How do men and women experience Bakerton differently?

The obvious difference was work. A man mined coal, and a woman almost never did. Her economic security depended completely on finding a husband, and that reality shaped her life in all sorts of ways. A bachelor could make a living, but an unmarried woman had a rough time of it. She might work in the dress factory, or do housework for wealthy families, or care for her elderly parents, but her livelihood was tenuous and probably a source of worry for her family.

A man was also more likely to see some of the world beyond Bakerton, or to leave the town completely. Going to away to college was a luxury almost no one could afford, but if you were a young man in the forties or fifties, you likely served in the military, which took you across the country or even overseas, and much increased the likelihood that you would settle somewhere else. Young women stuck close to home. After the World War II, the GI Bill allowed some people to get an education—mostly men, since they were far more likely to have served.

What are some of the themes and motifs present in the novel that resonate with you?
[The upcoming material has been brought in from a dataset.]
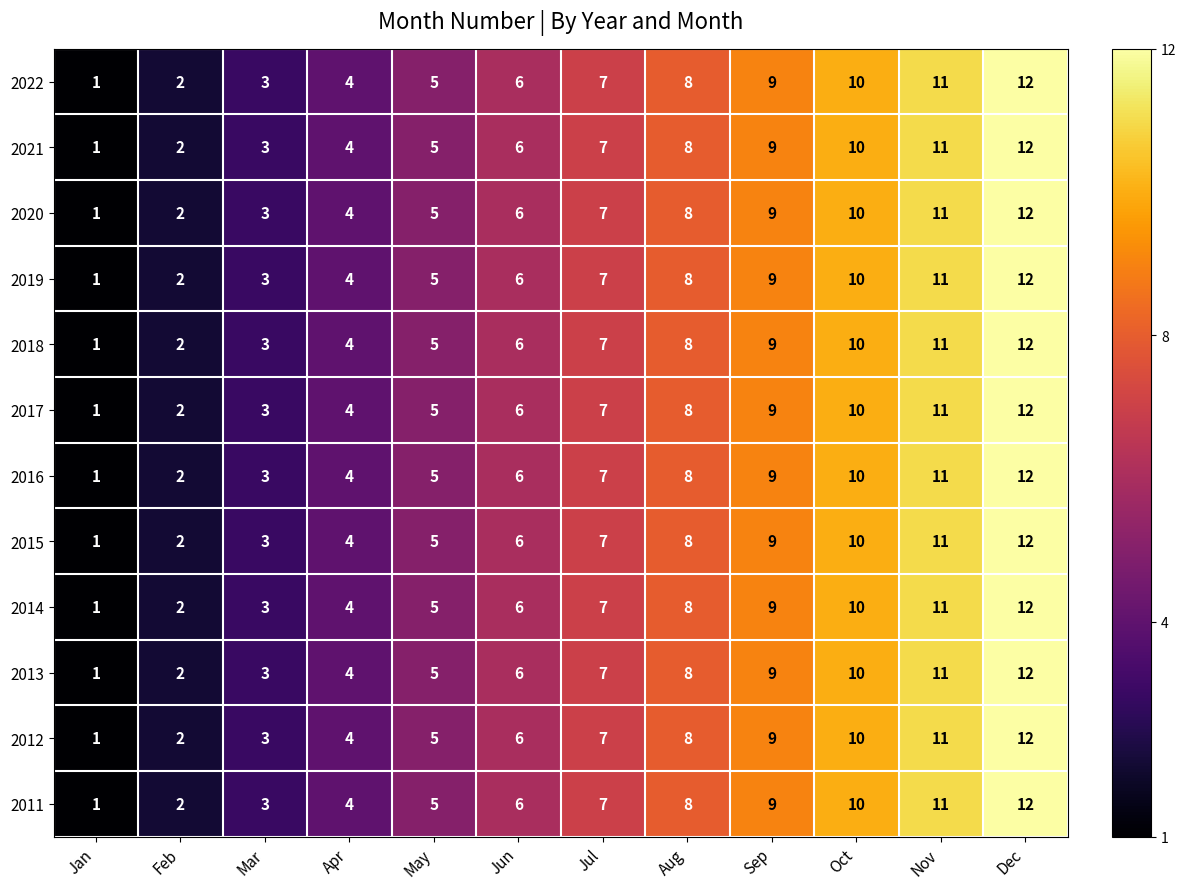

The 2016 series shows 3 at Jun. True or false?

False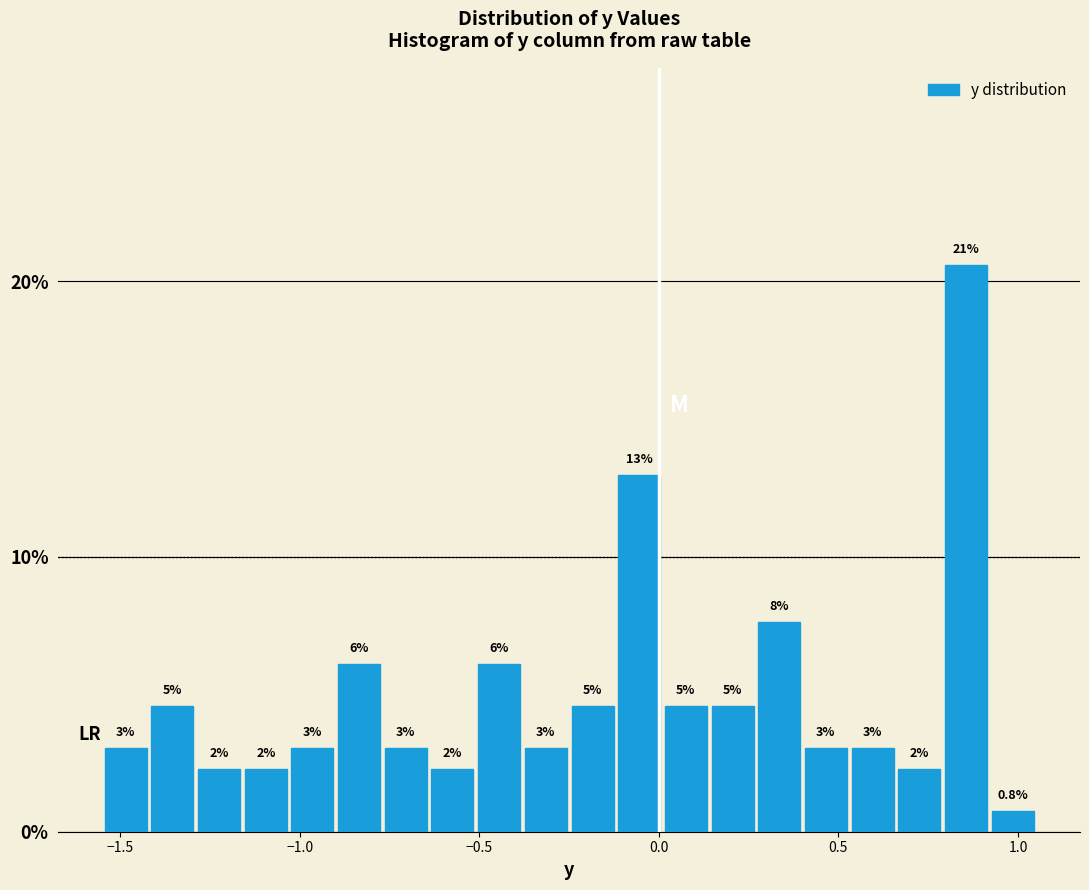

Read against the x-axis, roughly where is the centre of the tallest bar?

0.85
Well, it’s a book about first-generation Americans, those of a certain place and time; today’s first generation families have different stories to tell. The small town way of life, which no longer exists as it once did. We still have small towns, but with television and the internet they’re not the islands that they once were; they’re much more connected to the culture as a whole. We have lost much of our regionalism, those qualities that gave one part of the country a different texture from all the others. And there’s no getting it back.

Those are the first thoughts that come to mind. I don’t think about any of this stuff when I’m actually writing. It occurs to me later, when I’m looking at a printed page and the words no longer seem like mine. A kind of separation occurs, and it’s as if I’m reading a book written by someone else. And the book appears to have a theme.

How did you choose your setting?

To some extent Bakerton is modeled on Barnesboro, the town I grew up in, but it’s not an exact replica. It’s really a composite of towns I know in that part of Pennsylvania. Each mining town is unique, though its distinguishing features may not be obvious to people who don’t know the place well. Every town has its own landscape, its own ethnic mix, its own relationship to the mine operators. I invented a town so that I could have control of those variables.

What kind of research did you do for this novel?

I do my best research by talking to people. These conversations yield more than simple facts; they give me a feel for how people talk, what they remember, which events in their lives hold the greatest significance for them. Beyond that, I spend a lot of time looking at old newspapers and magazines—not just the headlines, but the advertisements. I care what people were wearing, what kinds of cars they drove, what groceries cost, what was playing on the radio. Some of this information finds its way onto the page, but most of it doesn’t. It’s my way of creating a world in my imagination, of making it real and vivid for myself.

What was your writing process like? How did the experience of writing this novel compare to that of your debut? What is life like now, as a full-time writer?

On a first draft I write every morning, at my kitchen table, by hand. I do later drafts at a computer, but I can’t imagine composing on one. It’s too easy, the words too cheap. There is something about the act of forming letters with a pen that makes me conscious of each word, and I write better sentences.

When I was writing
Baker Towers
, I felt a real sense of obligation to the region and the people who live there. It’s a part of the world that doesn’t get written about very often, and it was tremendously important to me that I do it justice, that I get it right.
Baker Towers
took three years to write, with occasional interruptions; I’d been thinking about this book for many years, before I even wrote
Mrs. Kimble
, but I wasn’t ready to tackle it. I think I sensed that I didn’t yet have the skills to write it.